Le Dieu Thor fait la lumière du cyclisme moderne

Dans la mythologie scandinave du temps des vikings, Thor était le dieu de la lumière. Un coup de marteau, et ça flashait ! Thor se prononce « tour », comme Tour de France, là où le jeune Hushovd prénommé Thor a fait jaillir la lumière lors de ses deux premières participations : en 2001, il fut l’un des plus efficaces membres du Crédit Agricole victorieux du contre-la-montre par équipes ; en 2002, il a fait parler sa force explosive pour remporter au millimètre l’antépénultième étape face à Christophe Mengin, près de trois semaines après avoir crevé l’écran, pris de crampes, au bord de l’abandon devant les caméras.

Mais Thor est indestructible. Sprinter, rouleur, capable de réaliser de très grosses performances contre la montre, il lui arrive malgré son physique massif de bien passer la montagne, comme en espoirs à la Ronde de l’Isard et à la fin du Tour 2002 lorsqu’il termina 5e, à Cluses, une terrible étape alpestre.

Enfant, il a trouvé auprès de son frère Ronny, son aîné de trois ans, l’inspiration pour le cyclisme. Il a couru dès l’âge de 9 ans ! Et il a tout gagné dans son pays, la Norvège, où ses racines se nichent dans un petit paradis : Grimstad, sur la côte sud. De la même ville venait également le seul cycliste norvégien à avoir gagné, avant lui, une étape du Tour de France, Dag Otto Lauritzen. Près de chez eux, les fjords sont d’une infinie beauté, les paysages changeant, blanc de neige l’hiver, baignés de soleil l’été.
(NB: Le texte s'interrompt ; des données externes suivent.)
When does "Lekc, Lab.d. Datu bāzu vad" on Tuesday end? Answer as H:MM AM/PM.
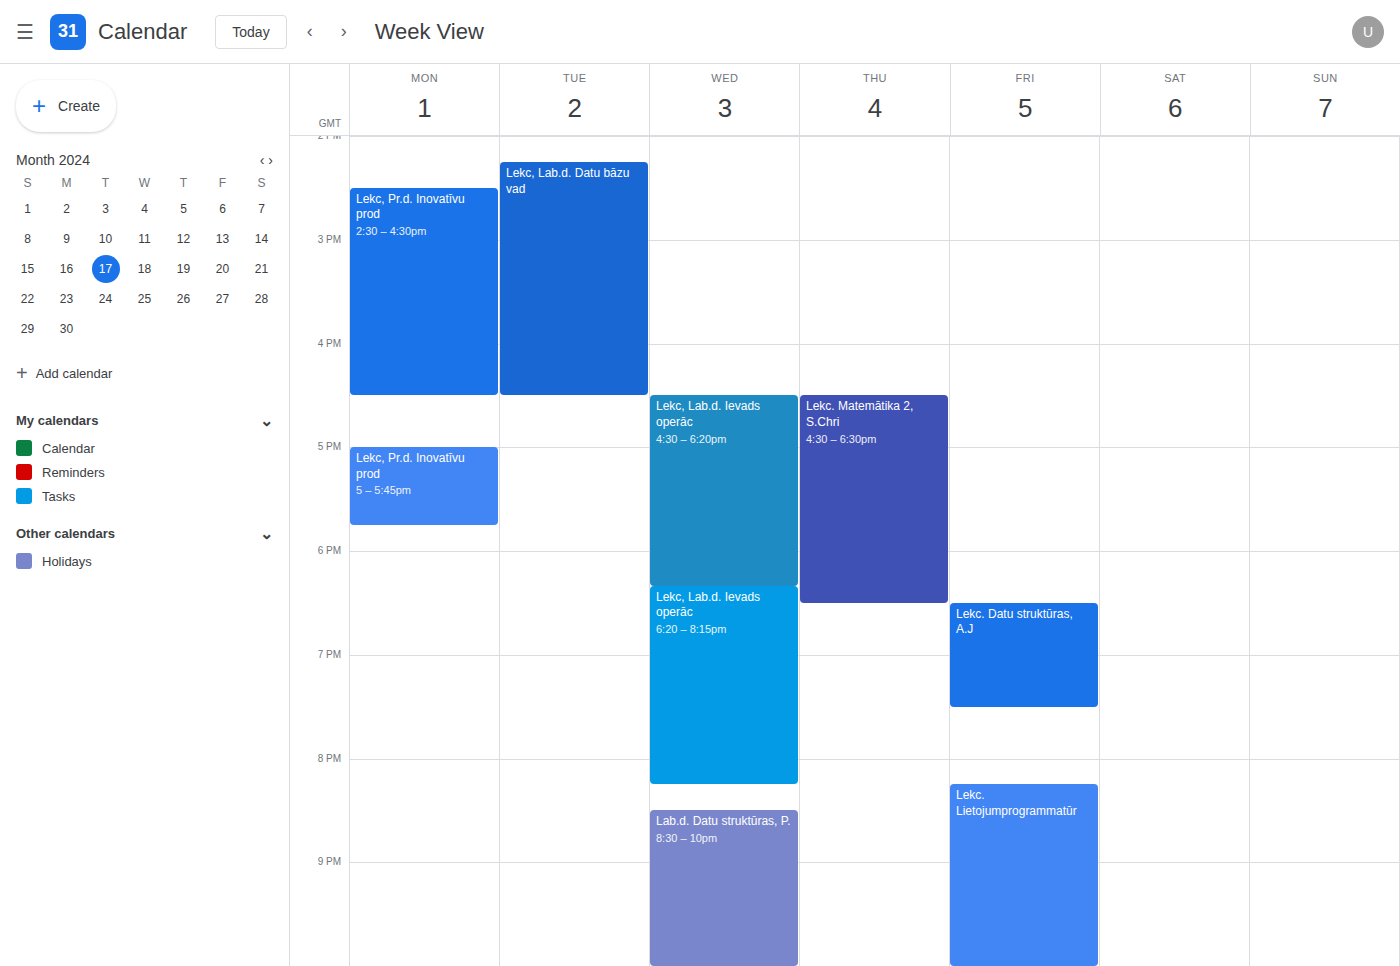
4:30 PM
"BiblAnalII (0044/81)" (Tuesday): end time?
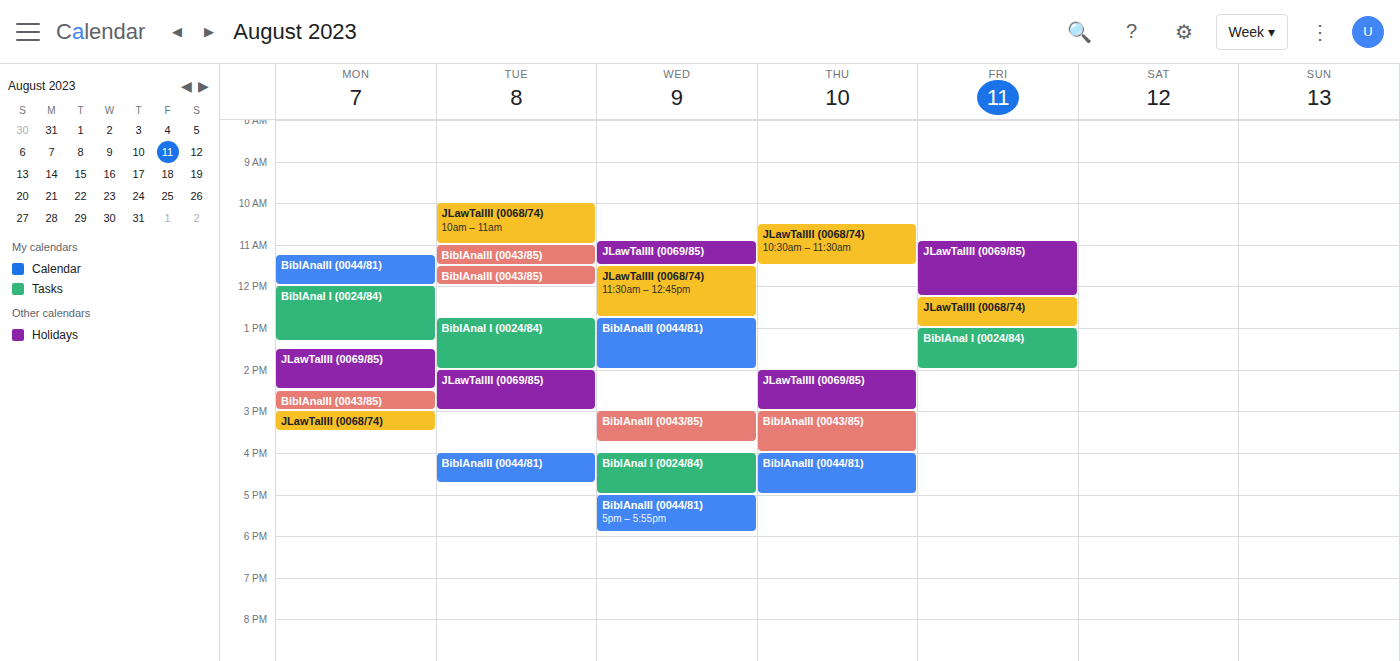
16:45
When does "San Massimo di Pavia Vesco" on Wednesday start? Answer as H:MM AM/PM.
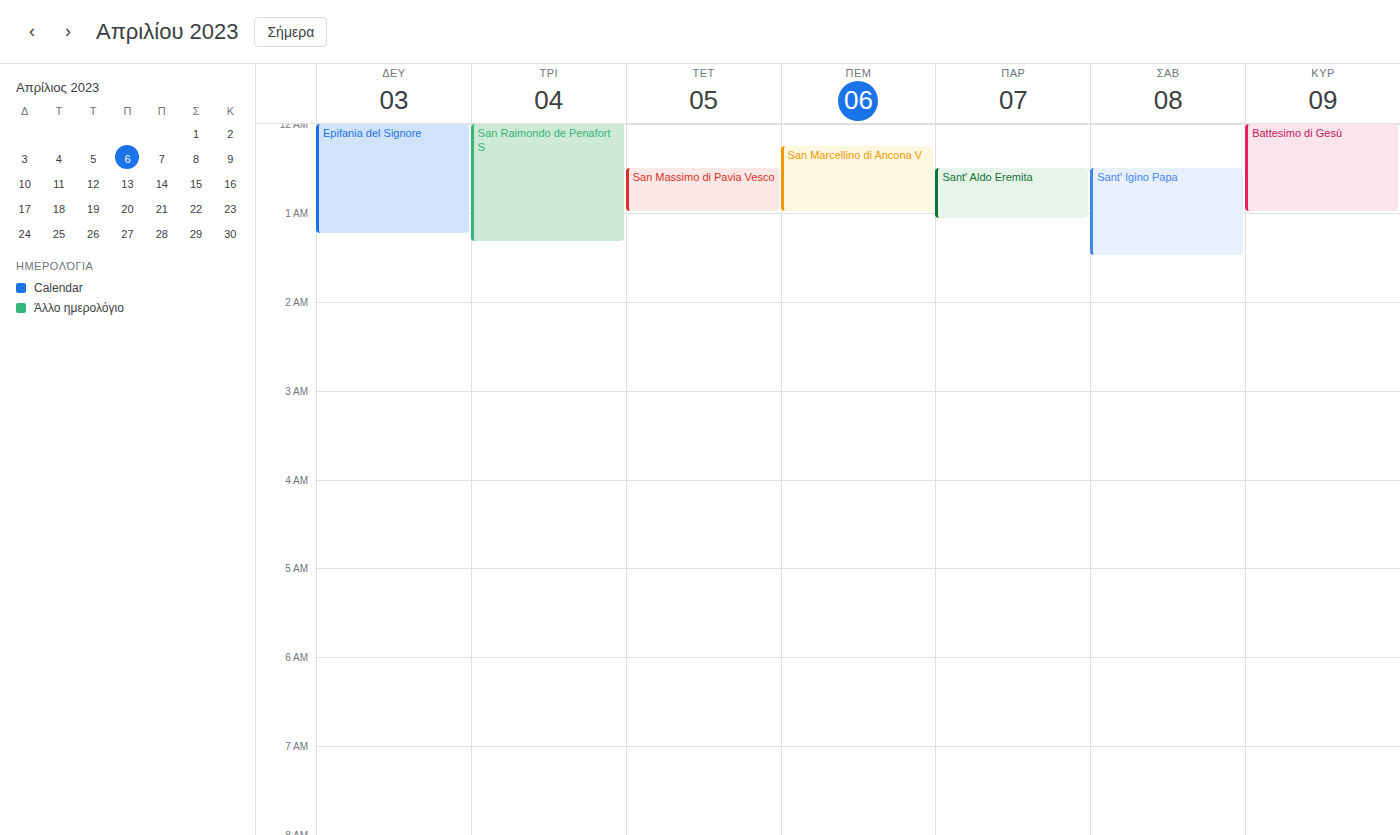
12:30 AM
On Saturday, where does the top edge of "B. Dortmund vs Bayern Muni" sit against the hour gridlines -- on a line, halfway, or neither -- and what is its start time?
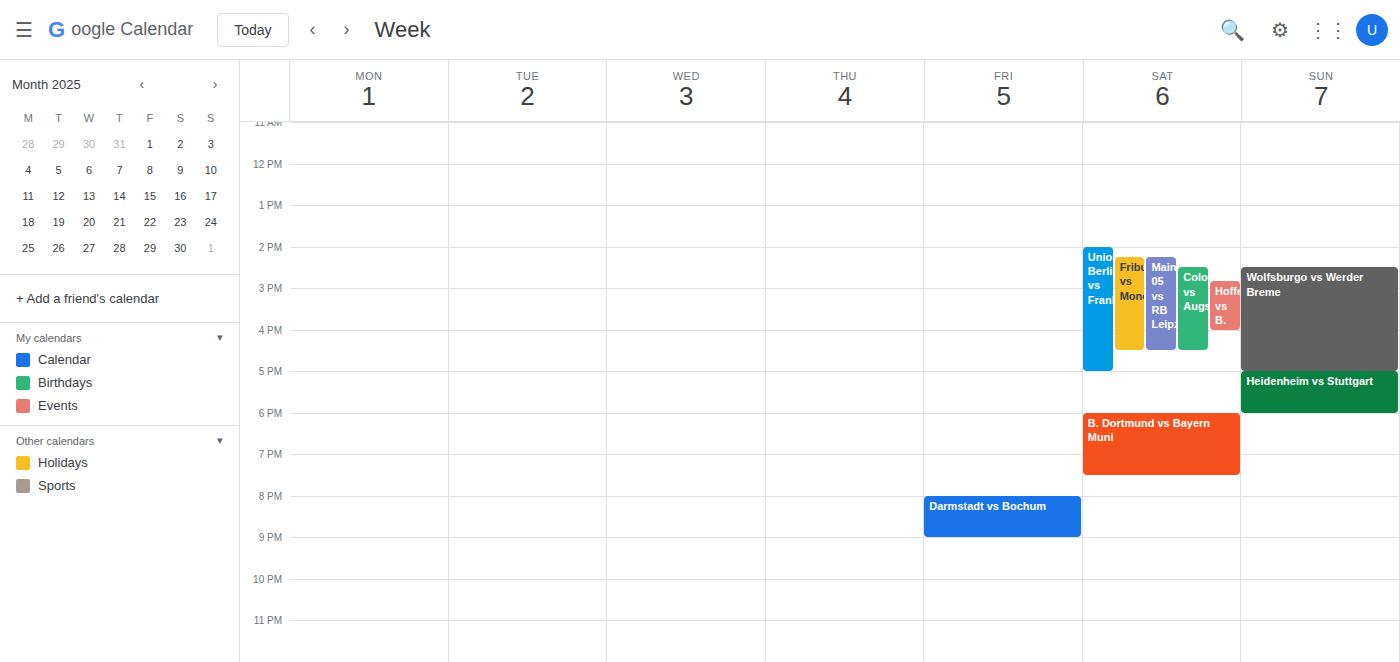
18:00 -- exactly on the 18:00 line.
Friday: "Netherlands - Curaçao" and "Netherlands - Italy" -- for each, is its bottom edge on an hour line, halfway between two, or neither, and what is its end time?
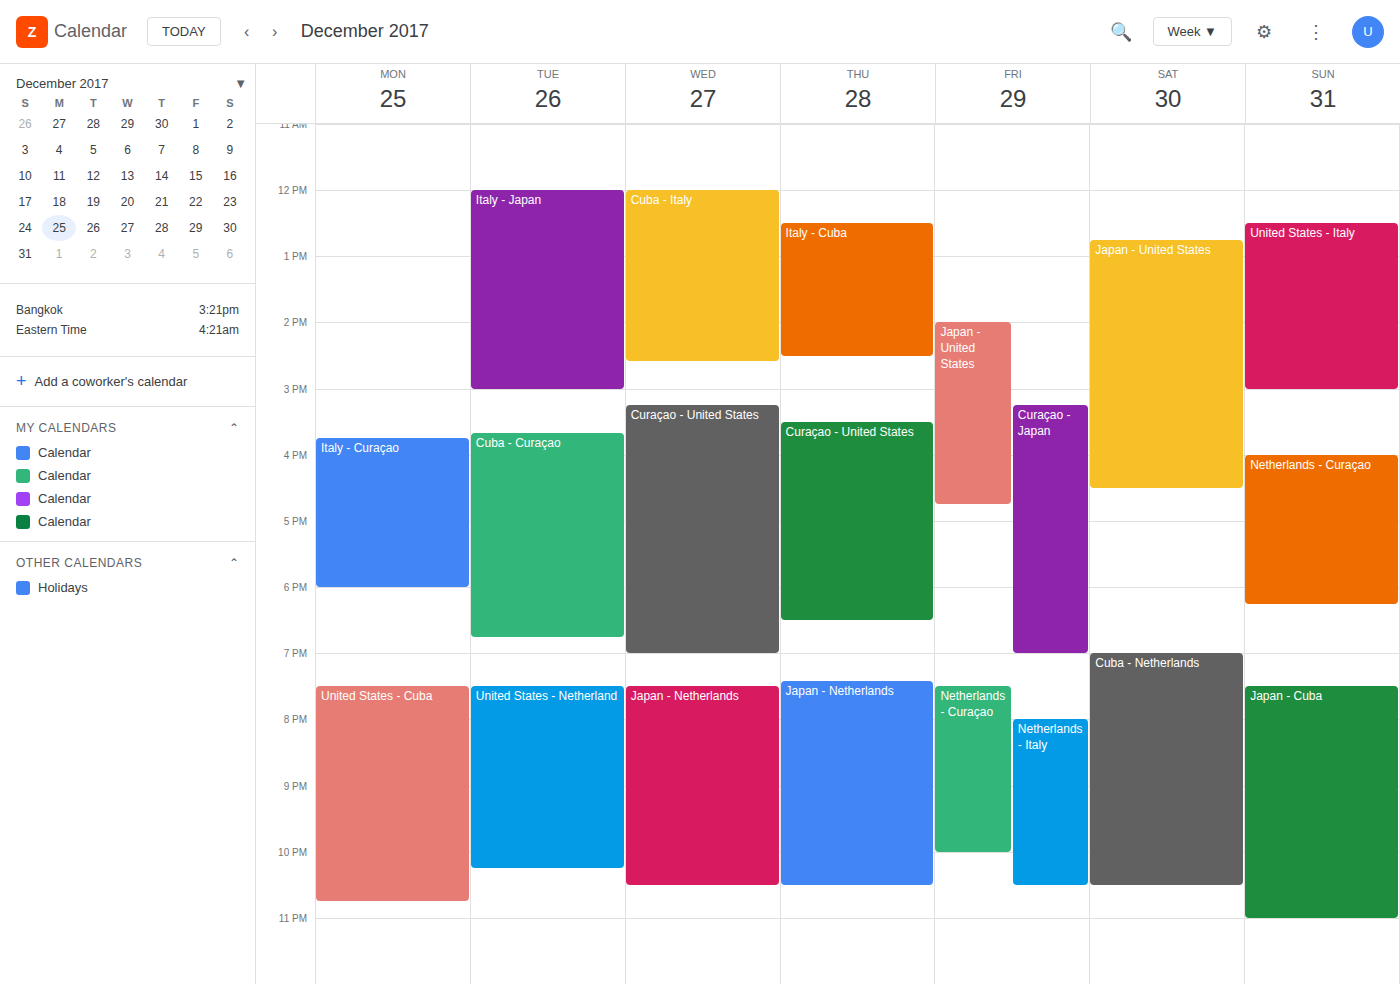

Là haut, dans le nord de l’Europe, Thor se ressource en chassant le renne. Le ski fut naturellement son premier sport – le football le deuxième.

Il a songé à abandonner le cyclisme à 19 ans, il avait sans doute le succès trop facile. Parti en vacances avec des amis aux îles Canaries, il s’apprêtait à tourner la page quand son ami Kurt-Asle Arvesen est devenu champion du monde espoirs à San Sebastian. Se rendant compte qu’un « Norvégien pouvait donc le faire », il s’est mis le maillot arc-en-ciel en tête, a retrouvé la motivation au juste moment et enchaîné les victoires de prestige : Paris-Roubaix, Paris-Tours… et championnat du monde, du contre-la-montre, à Valkenburg (Pays-Bas) en 1998.

A 20 ans, il pouvait passer pro. « J’avais des offres, j’ai dit non, rappelle-t-il. Je voulais d’abord finir mes études et mon service militaire. » Un an plus tard, fort de 22 victoires supplémentaires dans la catégorie espoirs, il a dit oui au Crédit Agricole. Et il a continué, sur sa lancée, à gagner des courses face aux professionnels les plus expérimentés (cf biographie).

Thor Hushovd n’est pas seulement un bon cycliste, un des plus doués de sa génération au niveau mondial, capable de remporter à l’avenir un Paris-Roubaix ou un Tour des Flandres, il est aussi jeune homme charmant et courtois. Un vrai Dieu pour le cyclisme moderne. Grâce à sa force, la lumière va encore jaillir.